La condamnation du leader du parti PASTEF, Ousmane Sonko, à deux ans de prison a mis le feu à la poudrière. La violence s’est emparée de plusieurs villes du Sénégal pour dénoncer un verdict jugé politique car écartant M. Sonko de la course à la présidentielle de 2024.
La rue s’embrase
C’était un verdict très attendu, il est venu avec son lot de morts, de violence et de destruction de biens. Le jeudi 1er juin 2023, Ousmane Sonko a été condamné par la chambre criminelle de Dakar à 2 ans de prison ferme pour corruption de la jeunesse et 20 millions de dommages et intérêts à payer solidairement avec la patronne du salon de massage Sweet Beauté où exerçait son accusatrice, Adji Sarr. Un verdict qui, en même temps, disculpe le leader du parti PASTEF des faits présumés de viol et menaces de mort pour lesquels il était poursuivi depuis deux ans et demi.
Une décision qui a soulevé l’ire des responsables, militants et sympathisants du parti PASTEF qui ont appelé à manifester jusqu’au départ du président Macky Sall. En effet, au-delà de la peine ferme, cette condamnation exclut Ousmane Sonko de la présidentielle de 2024 au regard des dispositions du articles L29 et L30 du code électoral.
Un scénario qui révolte les patriotes qui ont investi les rues pour exprimer leur colère. À Dakar, à Ziguinchor et dans d’autres endroits du Sénégal la violence était inouïe. Après trois jours de manifestations, le pays compte 16 morts, la plupart des jeunes âgés de moins de 30 ans. S’y ajoutent des scènes de pillages avec des commerces dévalisés puis incendiés, des stations d’essence vandalisées, l’université de Dakar saccagée, des véhicules et maisons incendiés. Le Sénégal, jadis modèle de stabilité et de démocratie offre ainsi à la face du monde le visage d’un pays profondément divisé.
Appel au calme
Face à cette vague de violences tragiques, des voix s’élèvent pour appeler au calme et à la préservation de la démocratie sénégalaise qui a toujours été présentée en modèle en Afrique. La CEDEAO, l’UEMOA, la France, l’Angleterre, les États-Unis ont exprimé leurs préoccupations et appelé les acteurs politiques à moins de passion pour un retour au calme.
Au plan local, des autorités religieuses et plusieurs porteurs de voix (footballeurs, artistes, activistes) sont montés au créneau pour un retour au calme. Paradoxalement, ces incidents surviennent au lendemain du lancement du dialogue national initié par le président Macky Sall et auquel la majorité des partis d’opposition et certaines organisations de la société civile ont refusé de répondre.

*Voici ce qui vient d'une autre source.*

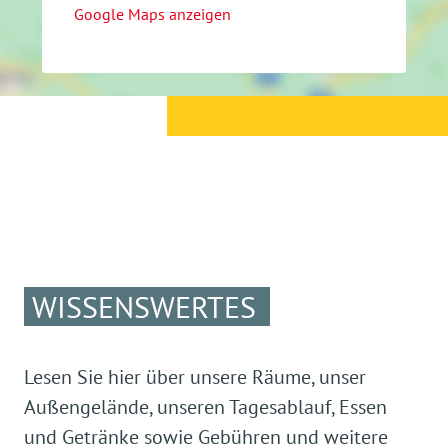
Google Maps anzeigen
WISSENSWERTES
Lesen Sie hier über unsere Räume, unser
Außengelände, unseren Tagesablauf, Essen
und Getränke sowie Gebühren und weitere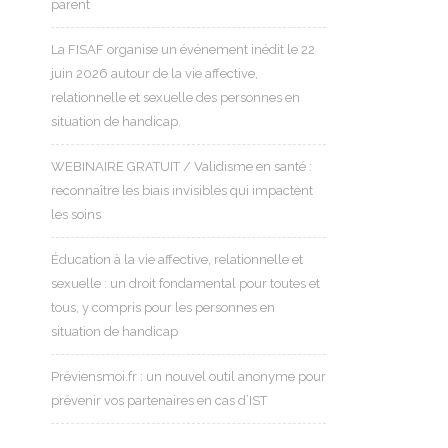
parent
La FISAF organise un événement inédit le 22
juin 2026 autour de la vie affective,
relationnelle et sexuelle des personnes en
situation de handicap.
WEBINAIRE GRATUIT / Validisme en santé :
reconnaître les biais invisibles qui impactent
les soins
Éducation à la vie affective, relationnelle et
sexuelle : un droit fondamental pour toutes et
tous, y compris pour les personnes en
situation de handicap
Préviensmoi.fr : un nouvel outil anonyme pour
prévenir vos partenaires en cas d’IST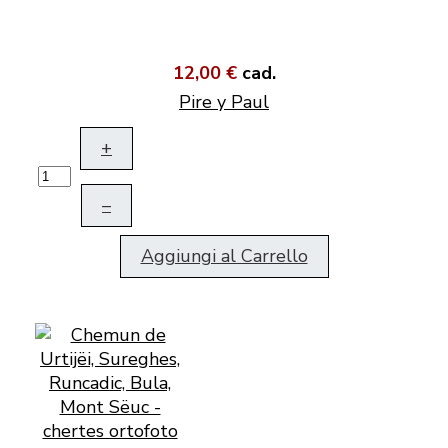
12,00 €
cad.
Pire y Paul
+
–
Aggiungi al Carrello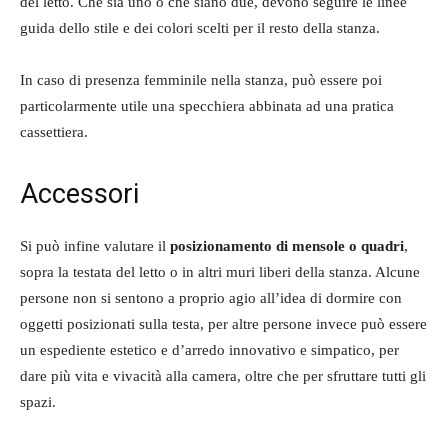
del letto. Che sia uno o che siano due, devono seguire le linee
guida dello stile e dei colori scelti per il resto della stanza.
In caso di presenza femminile nella stanza, può essere poi
particolarmente utile una specchiera abbinata ad una pratica
cassettiera.
Accessori
Si può infine valutare il
posizionamento di mensole o quadri
,
sopra la testata del letto o in altri muri liberi della stanza. Alcune
persone non si sentono a proprio agio all’idea di dormire con
oggetti posizionati sulla testa, per altre persone invece può essere
un espediente estetico e d’arredo innovativo e simpatico, per
dare più vita e vivacità alla camera, oltre che per sfruttare tutti gli
spazi.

Toujours est-il, malgré la désescalade observée ces dernières heures, la situation reste encore tendue avec le déploiement de l’armée à certains endroits stratégiques. En effet, du côté de l’État on évoque l’infiltration du pays par des « forces occultes et subversives » qui ont pour mission de profiter des manifestations pour semer le chaos. D’ailleurs des images de supposés manifestants armés de pistolet et de fusil sont exhibées par le gouvernement pour étayer cette thèse.
Pour l’heure les deux camps pouvoir et PASTEF se regardent en chiens de faïence, chacun campant sur ces certitudes, ce inquiète les populations à Dakar et à Ziguinchor dont Ousmane Sonko est le maire. Pour le moment la capitale sénégalaise offre le décor d’une ville à l’arrêt avec banques et commerces fermés. Les prochains jours s’annoncent décisifs.